La mediana edad marca el compás del deterioro cognitivo que se manifiesta décadas después. Prestar atención a los hábitos cardiovasculares antes de cumplir los 65 años no solo alarga la esperanza de vida general, sino que prolonga el tiempo que una persona se mantiene libre de enfermedades neurodegenerativas.
Los datos del estudio de NYU Langone sobre el deterioro cognitivo
Investigadores del NYU Langone Health examinaron los historiales médicos de 12.409 adultos con una edad promedio inicial de 56 años, quienes estaban libres de demencia al comenzar el seguimiento. El trabajo analizó datos del estudio Aric (Riesgo de Aterosclerosis en Comunidades), iniciado en 1986, para medir la evolución de los participantes durante un promedio de 26 años.

Durante ese prolongado periodo de observación, 3.008 personas desarrollaron demencia y 5.238 fallecieron por otras causas sin haber manifestado la enfermedad.
El Dr.
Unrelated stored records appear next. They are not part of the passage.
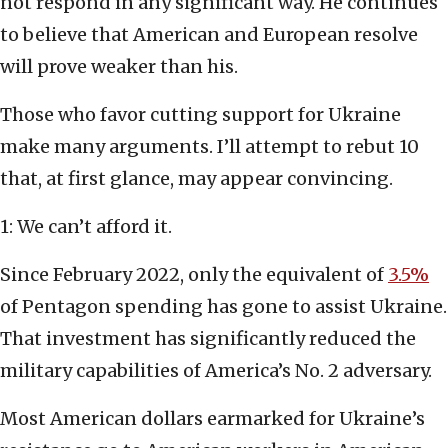
not respond in any significant way. He continues
to believe that American and European resolve
will prove weaker than his.
Those who favor cutting support for Ukraine
make many arguments. I’ll attempt to rebut 10
that, at first glance, may appear convincing.
1: We can’t afford it.
Since February 2022, only the equivalent of
3.5%
of Pentagon spending has gone to assist Ukraine.
That investment has significantly reduced the
military capabilities of America’s No. 2 adversary.
Most American dollars earmarked for Ukraine’s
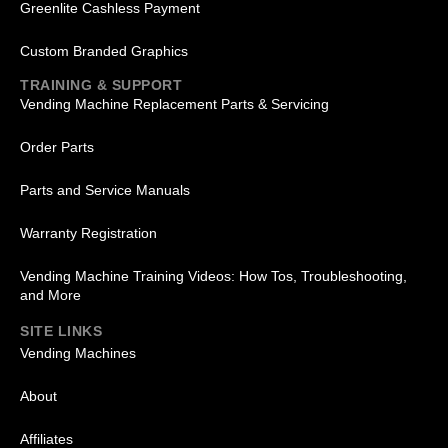
Greenlite Cashless Payment
Custom Branded Graphics
TRAINING & SUPPORT
Vending Machine Replacement Parts & Servicing
Order Parts
Parts and Service Manuals
Warranty Registration
Vending Machine Training Videos: How Tos, Troubleshooting,
and More
SITE LINKS
Vending Machines
About
Affiliates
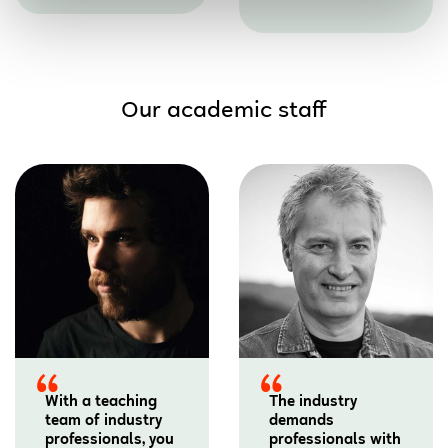
Our academic staff
With a teaching
The industry
team of industry
demands
professionals, you
professionals with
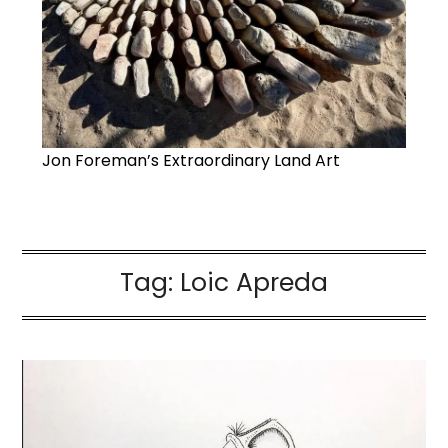
Jon Foreman’s Extraordinary Land Art
Tag:
Loic Apreda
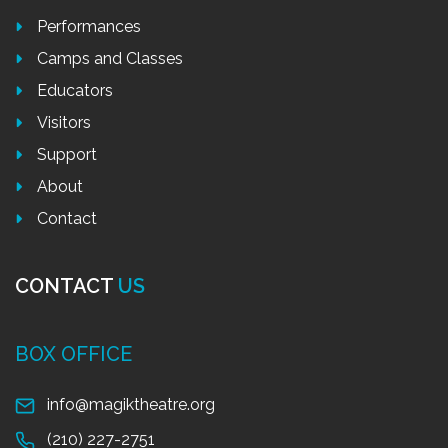
Performances
Camps and Classes
Educators
Visitors
Support
About
Contact
CONTACT
US
BOX OFFICE
info@magiktheatre.org
(210) 227-2751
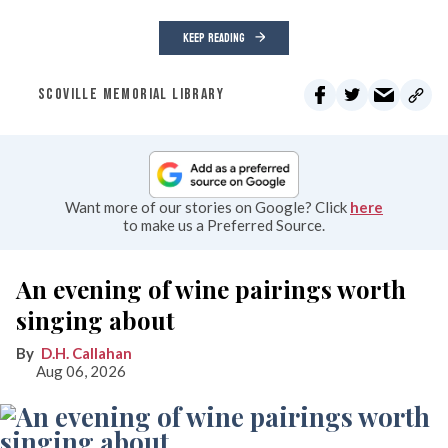
KEEP READING
SCOVILLE MEMORIAL LIBRARY
Want more of our stories on Google? Click
here
to make us a Preferred Source.
An evening of wine pairings worth
singing about
D.H. Callahan
Aug 06, 2026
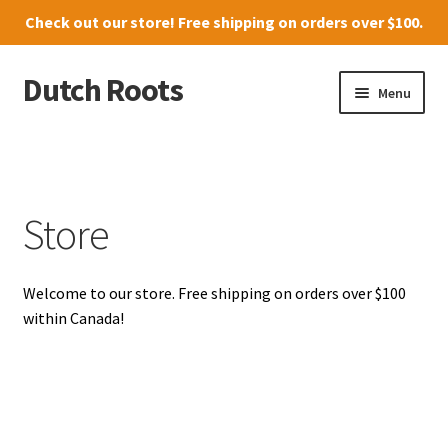
Check out our
store
! Free shipping on orders over $100.
Dutch Roots
Skip
Skip
Menu
to
to
navigation
content
10011-102 Street, Grande Prairie
Where to find us
Store
News
Welcome to our store. Free shipping on orders over $100
Menu
within Canada!
Store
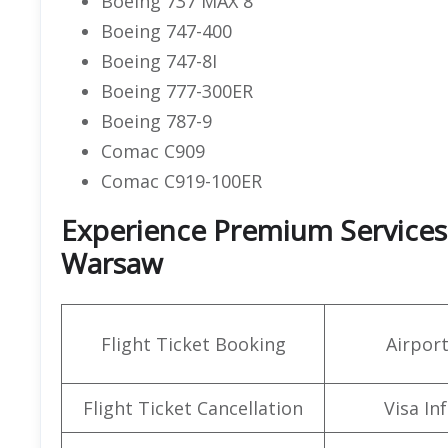
Boeing 737 MAX 8
Boeing 747-400
Boeing 747-8I
Boeing 777-300ER
Boeing 787-9
Comac C909
Comac C919-100ER
Experience Premium Services a
Warsaw
Flight Ticket Booking
Airpor
Flight Ticket Cancellation
Visa In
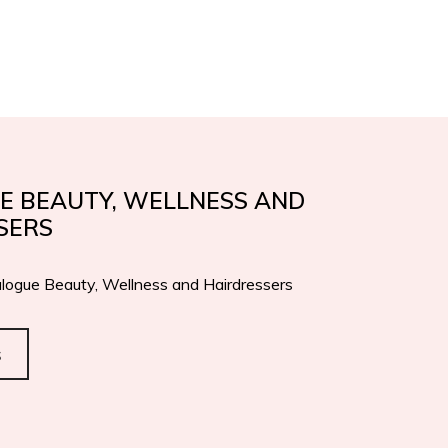
IFICATIONS
AWARDS
EN
IT
CONTACTS
E BEAUTY, WELLNESS AND
SERS
logue Beauty, Wellness and Hairdressers
s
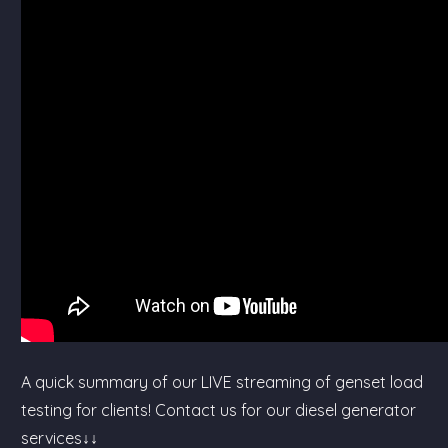
A quick summary of our LIVE streaming of genset load
testing for clients! Contact us for our diesel generator
services↓↓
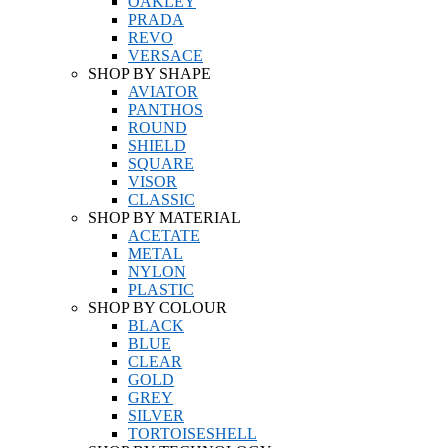
OAKLEY
PRADA
REVO
VERSACE
SHOP BY SHAPE
AVIATOR
PANTHOS
ROUND
SHIELD
SQUARE
VISOR
CLASSIC
SHOP BY MATERIAL
ACETATE
METAL
NYLON
PLASTIC
SHOP BY COLOUR
BLACK
BLUE
CLEAR
GOLD
GREY
SILVER
TORTOISESHELL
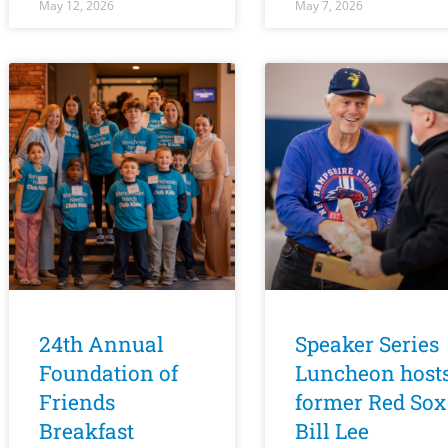
May 12, 2026
May 7, 2026
24th Annual
Speaker Series
Foundation of
Luncheon host
Friends
former Red Sox
Breakfast
Bill Lee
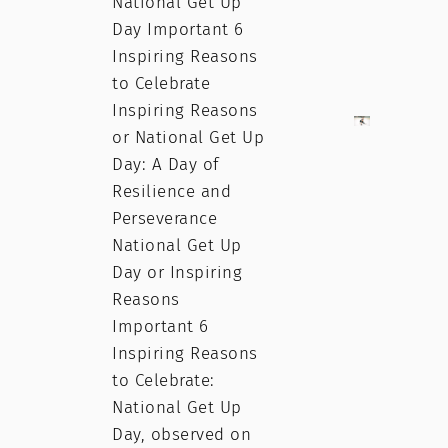
National Get Up
Day Important 6
Inspiring Reasons
to Celebrate
Inspiring Reasons
or National Get Up
Day: A Day of
Resilience and
Perseverance
National Get Up
Day or Inspiring
Reasons
Important 6
Inspiring Reasons
to Celebrate:
National Get Up
Day, observed on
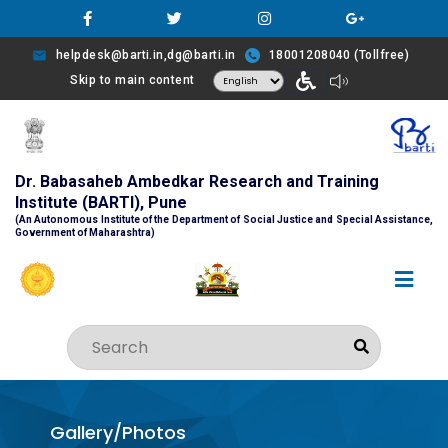
helpdesk@barti.in,dg@barti.in
18001208040 (Tollfree)
Skip to main content
Dr. Babasaheb Ambedkar Research and Training
Institute (BARTI), Pune
(An Autonomous Institute of the Department of Social Justice and Special Assistance,
Government of Maharashtra)
Gallery/Photos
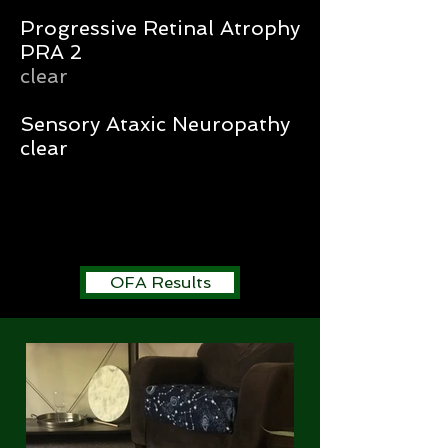
Progressive Retinal Atrophy
PRA 2
clear
Sensory Ataxic Neuropathy
clear
OFA Results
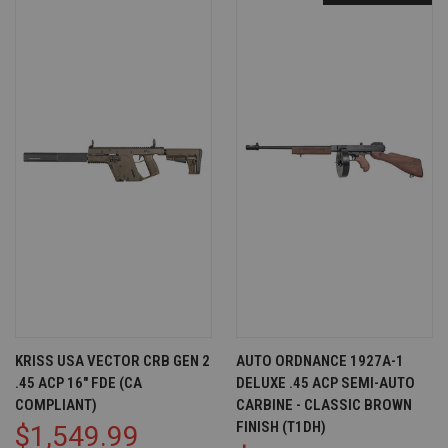
KRISS USA VECTOR CRB GEN 2
AUTO ORDNANCE 1927A-1
.45 ACP 16" FDE (CA
DELUXE .45 ACP SEMI-AUTO
COMPLIANT)
CARBINE - CLASSIC BROWN
FINISH (T1DH)
$1,549.99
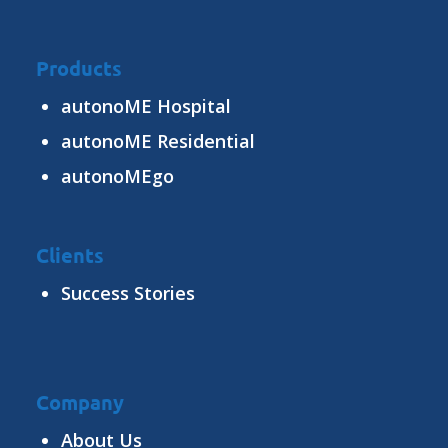
Products
autonoME Hospital
autonoME Residential
autonoMEgo
Clients
Success Stories
Company
About Us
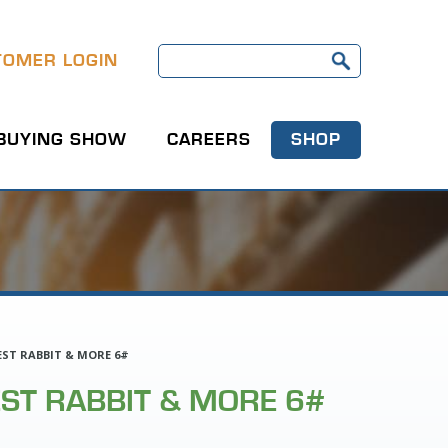
TOMER LOGIN
BUYING SHOW
CAREERS
SHOP
ST RABBIT & MORE 6#
ST RABBIT & MORE 6#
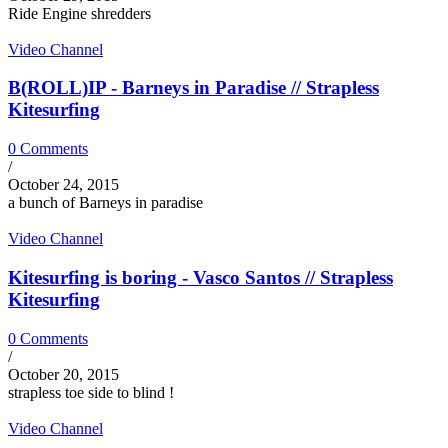
Ride Engine shredders
Video Channel
B(ROLL)IP - Barneys in Paradise // Strapless
Kitesurfing
0 Comments
/
October 24, 2015
a bunch of Barneys in paradise
Video Channel
Kitesurfing is boring - Vasco Santos // Strapless
Kitesurfing
0 Comments
/
October 20, 2015
strapless toe side to blind !
Video Channel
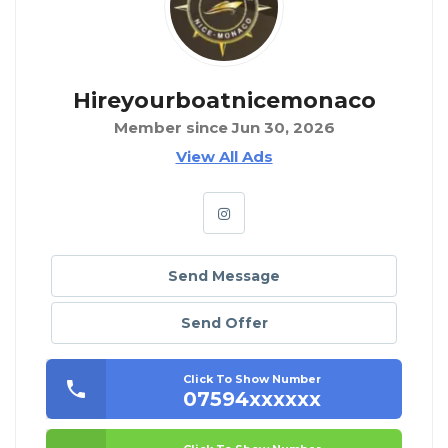
Hireyourboatnicemonaco
Member since Jun 30, 2026
View All Ads
Send Message
Send Offer
Click To Show Number
07594xxxxxx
Josef Coresh, director del Optimal Aging Institute en NYU Langone, argumentó que sus hallazgos sostienen que las personas necesitan evitar activamente estos factores en la mediana edad como estrategia para preservar la salud cerebral durante más de una década.
El desglose del estudio muestra una reducción escalonada en la expectativa de vida sin deterioro cognitivo según la cantidad de amenazas vasculares presentes.
Brechas demográficas en la supervivencia sin demencia
La investigación dirigida desde Nueva York también documentó diferencias significativas en la progresión de la enfermedad al segmentar los datos por género y procedencia étnica. Independientemente del número de factores de riesgo acumulados, las mujeres vivieron un promedio de años mayor sin deterioro cognitivo en comparación con los hombres.

Para el doctor Josef Coresh, estas divergencias demográficas evidencian que las estrategias de salud pública deben afinar la puntería. Aunque la protección vascular beneficia a la totalidad de la población, ciertos colectivos obtendrían un rendimiento especialmente alto de intervenciones preventivas diseñadas a medida.
La perspectiva de los especialistas en salud pública y cardiovascular
La Dra Jacqui Hanley, jefa de financiación de la investigación en Alzheimer’s Research UK, señaló que, si bien no existe una manera garantizada de prevenir la demencia, la investigación —incluido este estudio— sugiere que abordar los factores de riesgo de una mala salud cardiovascular también puede ayudar a reducir el riesgo de deterioro cognitivo y demencia.

Mantener los niveles de tensión arterial dentro de los parámetros habituales, evitar la aparición de la diabetes y abandonar el consumo de tabaco actúan como un cortafuegos biológico que frena el desgaste de la microcirculación cerebral.
Con las proyecciones globales advirtiendo que el número de personas afectadas por demencia podría triplicarse hasta alcanzar los 153 millones hacia el año 2050, la gestión temprana de los factores de riesgo modificables se consolida como la herramienta más sólida disponible para la medicina preventiva actual.